= GOAL OF THE EXERCISE =
Every entry is to be set down a second time, precisely as written.

(Dataset entries)
-------

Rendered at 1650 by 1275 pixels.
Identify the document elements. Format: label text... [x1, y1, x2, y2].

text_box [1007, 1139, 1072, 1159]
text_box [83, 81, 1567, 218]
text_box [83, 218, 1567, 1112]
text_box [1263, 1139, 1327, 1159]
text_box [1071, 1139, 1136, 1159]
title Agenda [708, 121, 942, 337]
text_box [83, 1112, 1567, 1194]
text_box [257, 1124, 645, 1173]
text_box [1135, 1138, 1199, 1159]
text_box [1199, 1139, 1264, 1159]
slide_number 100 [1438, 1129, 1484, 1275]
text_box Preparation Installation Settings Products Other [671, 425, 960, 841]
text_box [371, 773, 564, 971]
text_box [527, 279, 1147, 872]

-------

= OUTPUT FOR THIS TASK =
Rendered at 1650 by 1275 pixels.
Identify the document elements. Format: label text... [x1, y1, x2, y2].

text_box [1007, 1139, 1072, 1159]
text_box [83, 81, 1567, 218]
text_box [83, 218, 1567, 1112]
text_box [1263, 1139, 1327, 1159]
text_box [1071, 1139, 1136, 1159]
title Agenda [708, 121, 942, 337]
text_box [83, 1112, 1567, 1194]
text_box [257, 1124, 645, 1173]
text_box [1135, 1138, 1199, 1159]
text_box [1199, 1139, 1264, 1159]
slide_number 100 [1438, 1129, 1484, 1275]
text_box Preparation Installation Settings Products Other [671, 425, 960, 841]
text_box [371, 773, 564, 971]
text_box [527, 279, 1147, 872]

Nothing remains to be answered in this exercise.